• _WHAT THE TASK ASKS_:
Reproduce the passage below about hometowns and high school memories word for word, in full.
# start of SUPPLIED PASSAGE
The girls I was with rattled off their hometowns with ease, and I felt my heart pound as I tried quickly to come up with an acceptable answer.

“Panama City,” I said.

“No way!” he cried out. “I went there for Spring Break, it’s such a crazy party town!”

Awkward pause – I wouldn’t know about the city’s party scene, since I left when I was only 1. If I confessed that I actually went to high school in Shanghai, I was pretty sure there’d be an equally awkward lull in the conversation.

L’Esperence remembers the same sorts of gaps in conversations when he tried to share his high school experiences. As freshmen, our most recent memories were prom, graduation and the SATs. Florida high school students go to Disney World for graduation, didn’t have to pay for their Advanced Placement tests and only had the chance to go to prom as seniors.

“Without thinking about it I’d say: ‘I went to prom in a castle and my graduation was in an old Baroque-style city hall,’ and sometimes I’d get these stares, not because they were rude, but because they couldn’t relate,” L’Esperence said.
# end of SUPPLIED PASSAGE
# start of DATA SHOWN
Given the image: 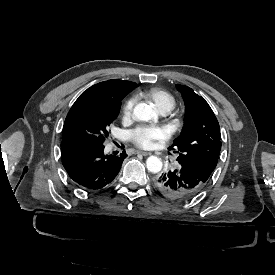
# end of DATA SHOWN
• _RIGHT ANSWER_:
The girls I was with rattled off their hometowns with ease, and I felt my heart pound as I tried quickly to come up with an acceptable answer.

“Panama City,” I said.

“No way!” he cried out. “I went there for Spring Break, it’s such a crazy party town!”

Awkward pause – I wouldn’t know about the city’s party scene, since I left when I was only 1. If I confessed that I actually went to high school in Shanghai, I was pretty sure there’d be an equally awkward lull in the conversation.

L’Esperence remembers the same sorts of gaps in conversations when he tried to share his high school experiences. As freshmen, our most recent memories were prom, graduation and the SATs. Florida high school students go to Disney World for graduation, didn’t have to pay for their Advanced Placement tests and only had the chance to go to prom as seniors.

“Without thinking about it I’d say: ‘I went to prom in a castle and my graduation was in an old Baroque-style city hall,’ and sometimes I’d get these stares, not because they were rude, but because they couldn’t relate,” L’Esperence said.